The problem is that this situation is not a classification problem, because I don't have special classes. for example, my classes are not swimming, golf, football, etc. my classes are a special events in every field that happened in these two years. So I cannot use classification algorithms such as Naive Bayes.

On the other hand, my problem is not solving with clustering algorithms too. Because I don't want to force them to put into n clusters. Maybe one of the news doesn't have any similar news or maybe in one pack of two days, there are 12 different stories, but in other two days, there are 30 different issues. So I cannot use clustering algorithms such as "Single Link( Maximum Similarity)", "Complete Link( Minimum Similarity)", "Maximum Weighted Matching" or "Group Average( Average Intra Similarity)".

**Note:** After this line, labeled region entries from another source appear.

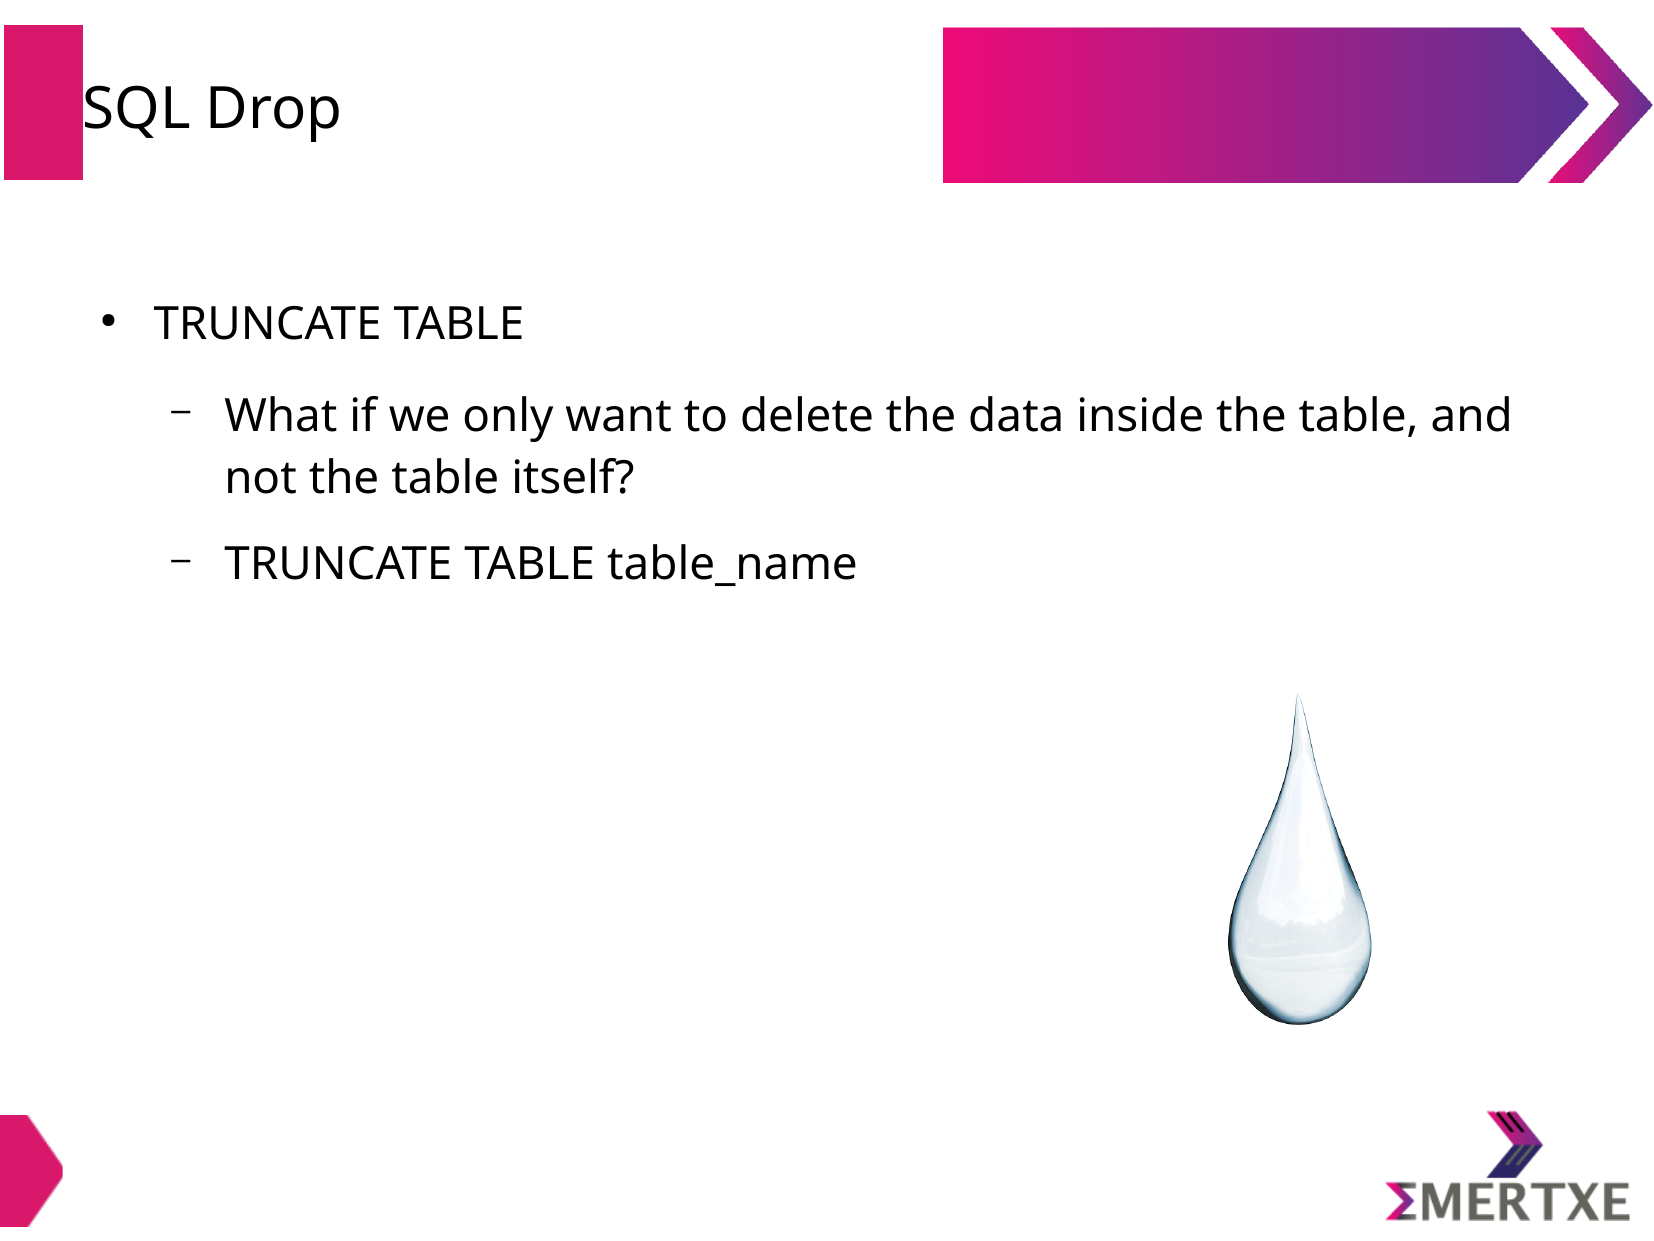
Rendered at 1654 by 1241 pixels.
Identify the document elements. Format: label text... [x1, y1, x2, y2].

title SQL Drop [82, 2, 1571, 210]
picture [1045, 660, 1571, 1066]
list TRUNCATE TABLE What if we only want to delete the data inside the table, and not the table itself? TRUNCATE TABLE table_name [82, 290, 1571, 1010]
picture [1571, 27, 1653, 183]
picture [1385, 1107, 1631, 1221]
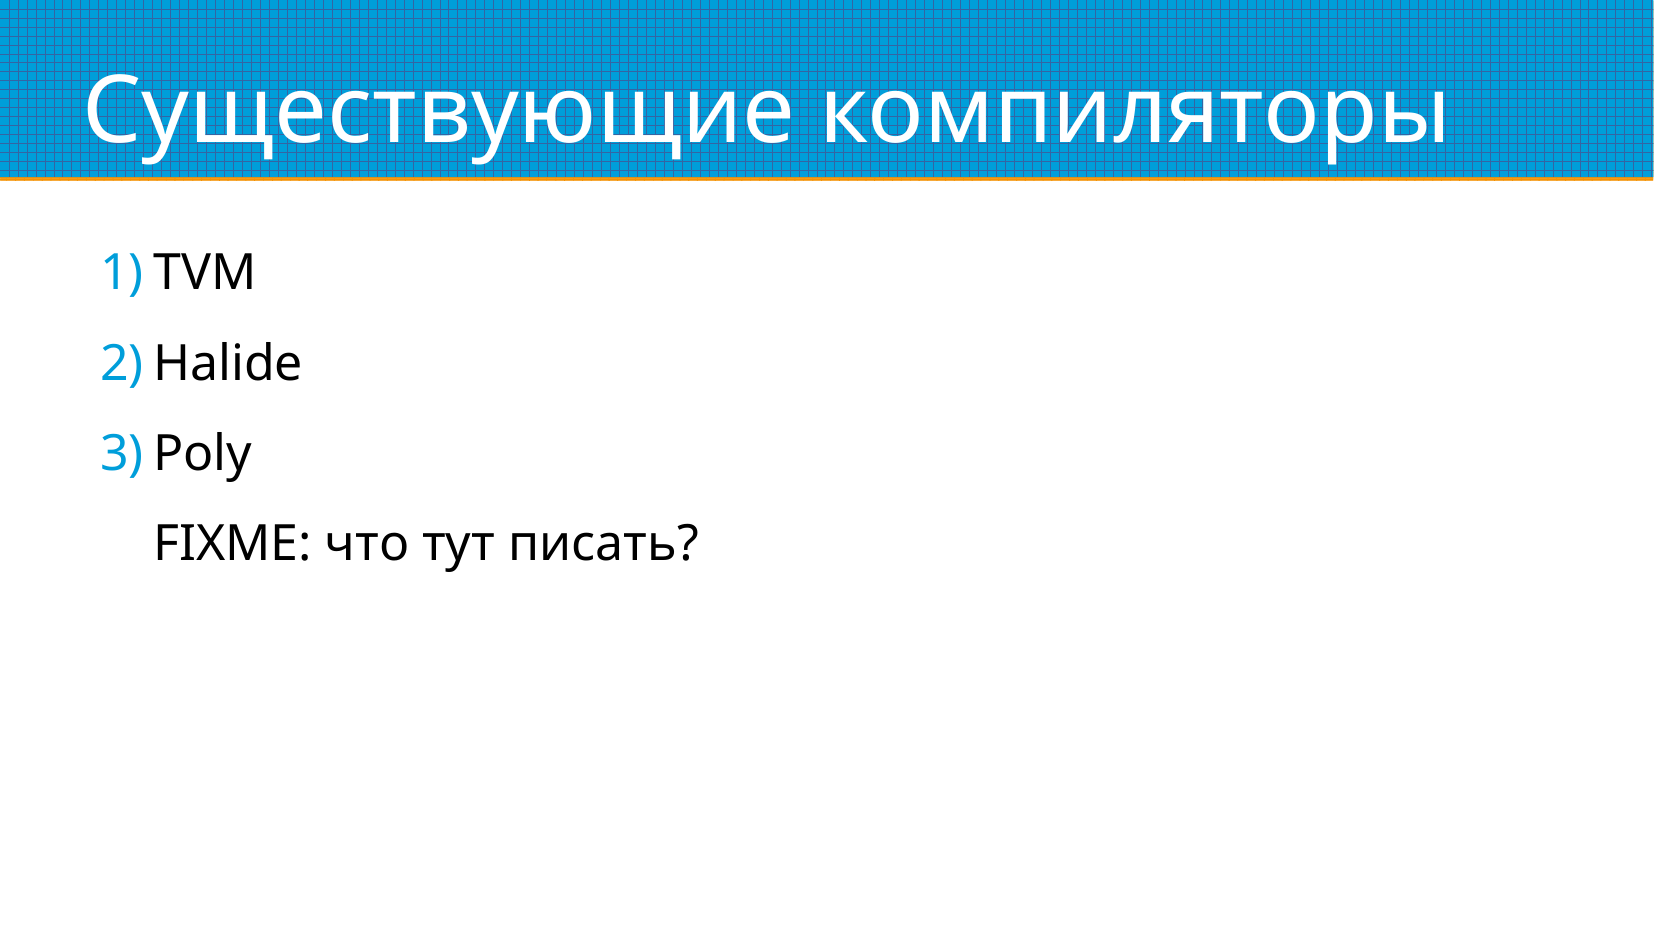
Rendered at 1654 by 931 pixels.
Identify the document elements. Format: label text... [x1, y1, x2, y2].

list TVM Halide Poly FIXME: что тут писать? [82, 236, 1563, 811]
title Существующие компиляторы [82, 14, 1571, 171]
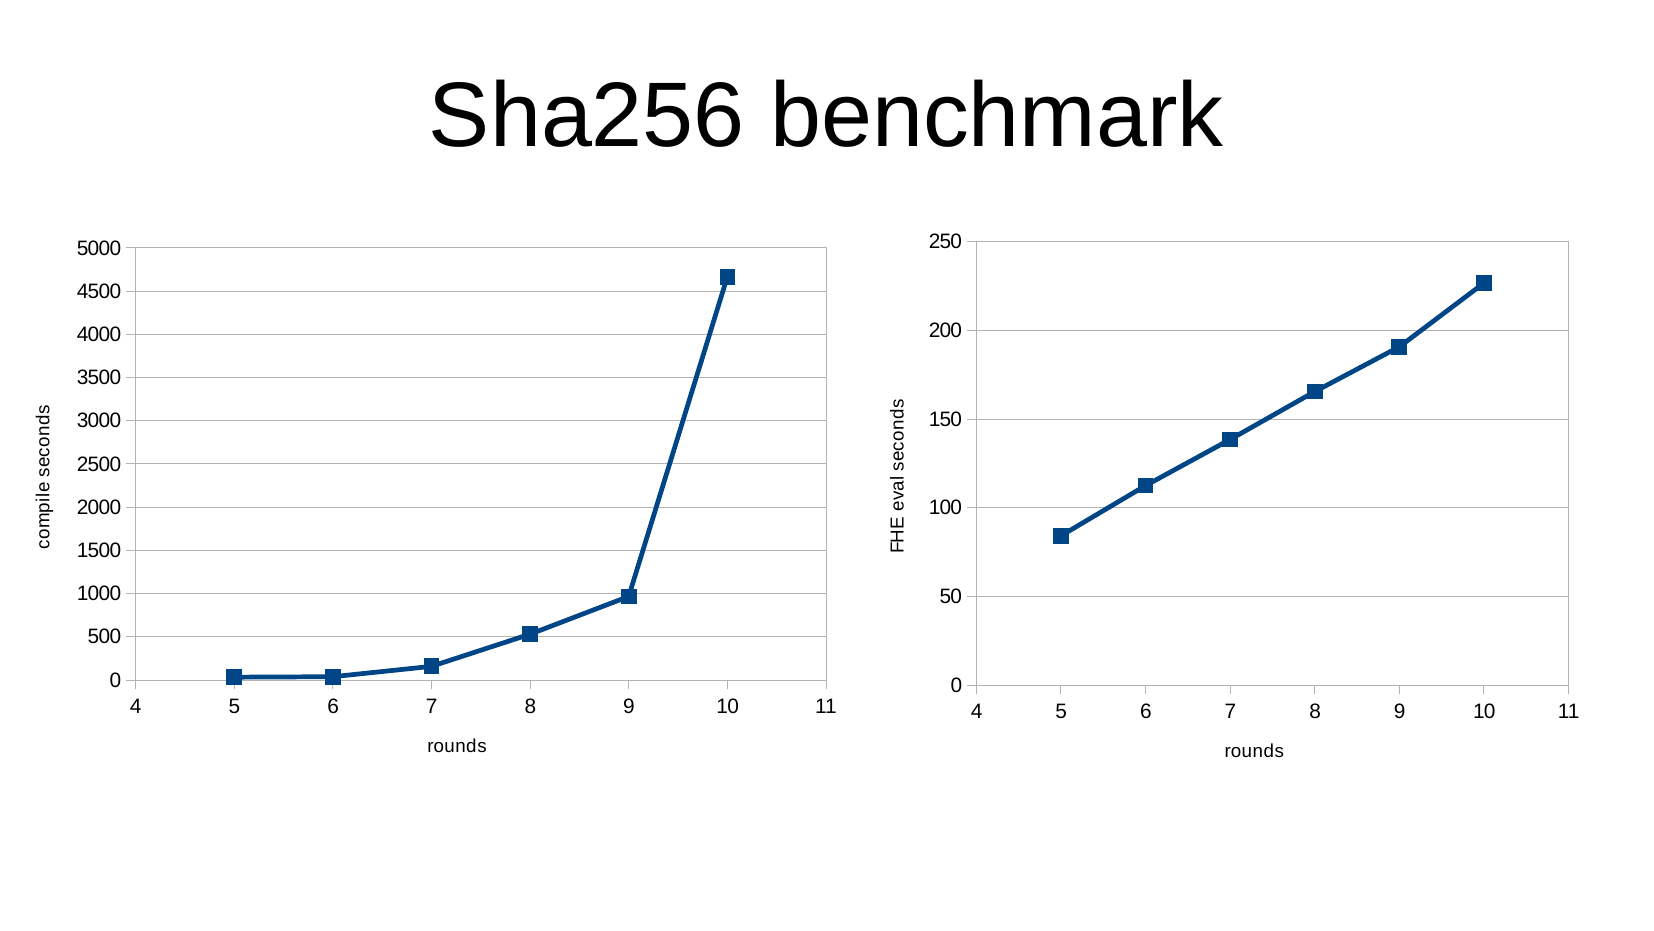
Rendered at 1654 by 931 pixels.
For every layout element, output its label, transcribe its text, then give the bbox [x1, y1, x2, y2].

chart [0, 218, 1595, 793]
title Sha256 benchmark [82, 37, 1571, 193]
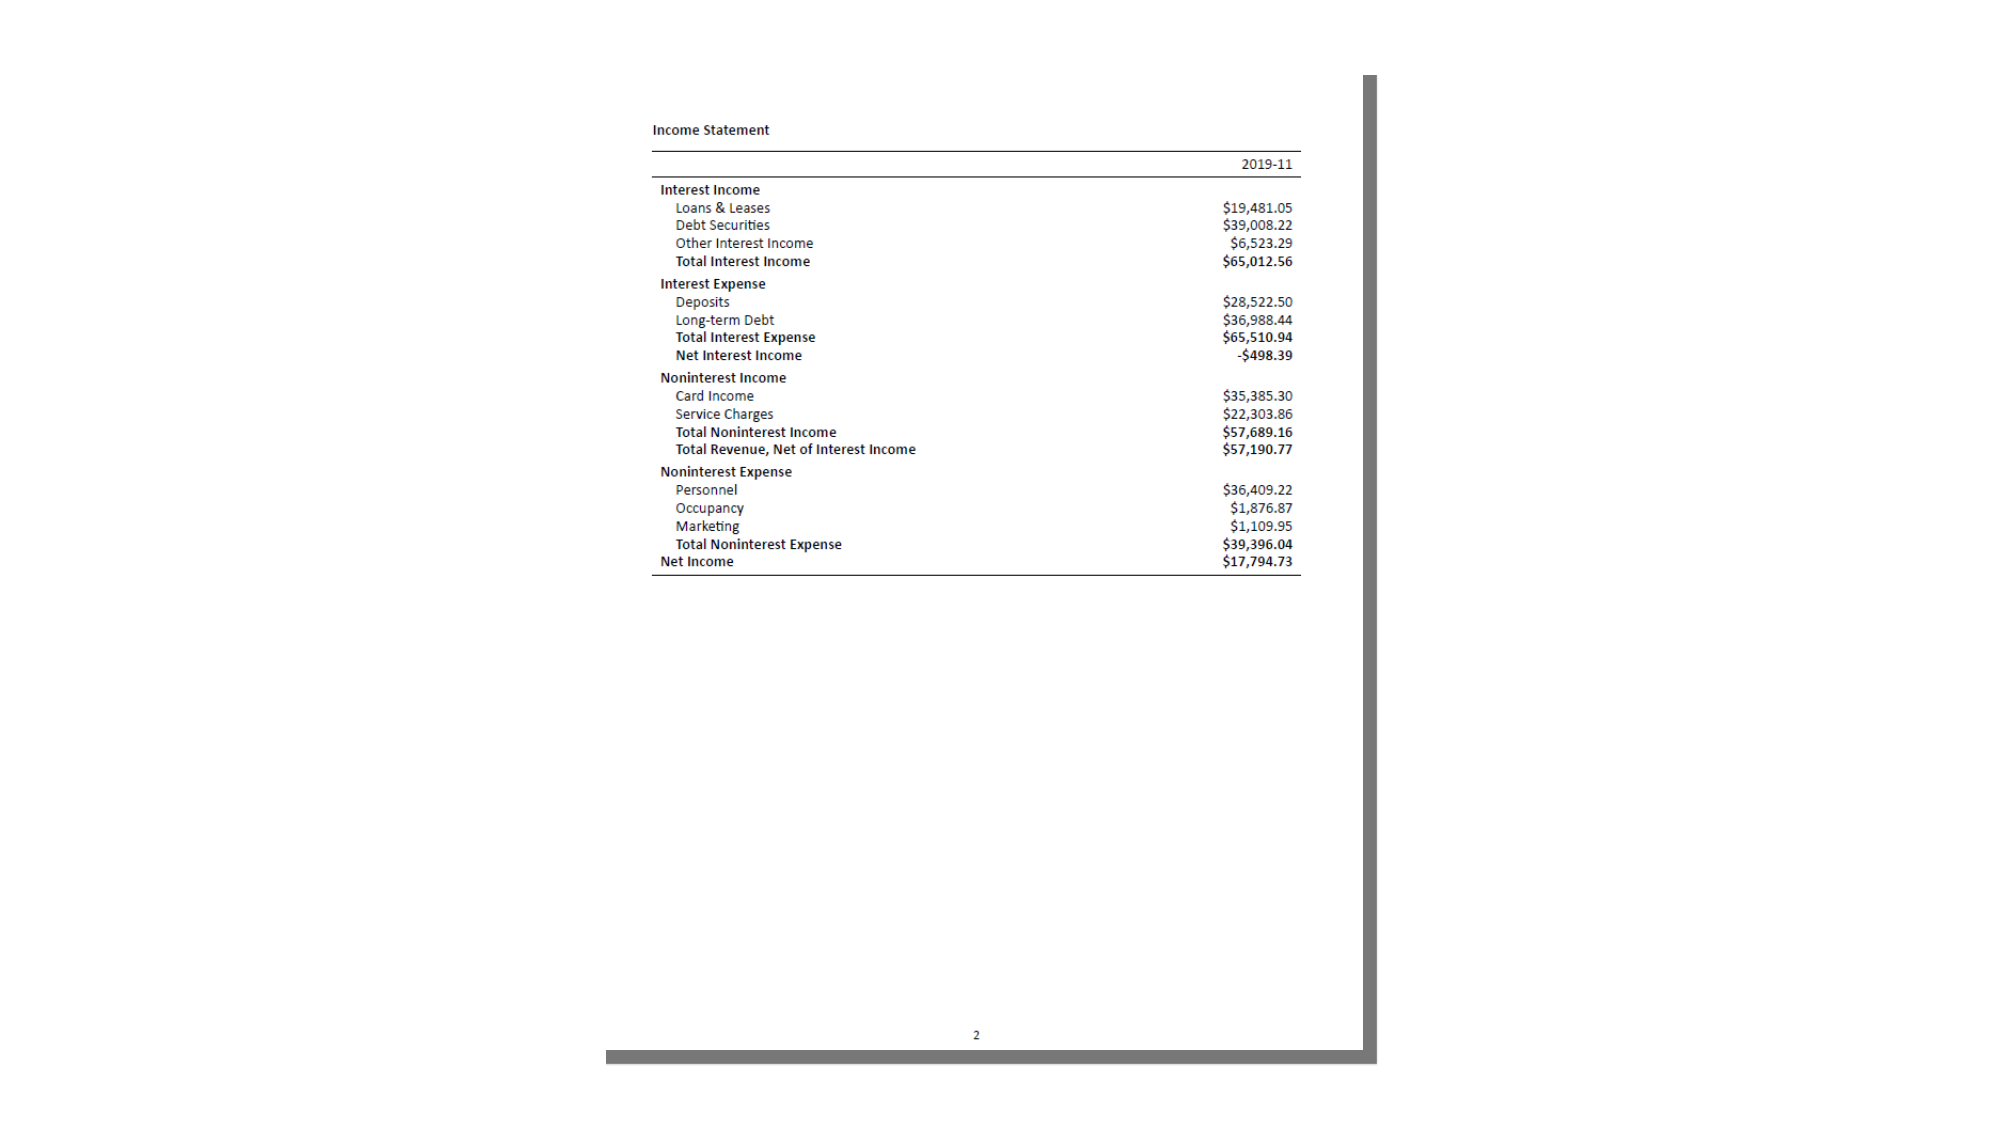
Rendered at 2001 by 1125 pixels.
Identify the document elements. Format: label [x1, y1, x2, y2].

I have some ideas myself to do this, for example, each two news that have 10 common words, should be in the same class. But if we don't consider some parameters such as length of documents, influence of common and rare words and some other things, this will not work well.

I have read this paper, but it was not my answer.

Is there any known algorithm to solve this problem?


Solution

  • The problem strikes me as a clustering problem with an unknown quality measure for the clusters. That points to an unsupervised method, which is ultimately based on detecting correlations using redundancy in the data. Perhaps something like principal component analysis or latent semantic analysis could be useful. The different dimensions (principal components or singular vectors) would indicate distinct major themes, with the terms corresponding to the vector components hopefully being the words appearing in the description. One drawback is that there's no guarantee that the strongest correlations would lead easily to a sensible description.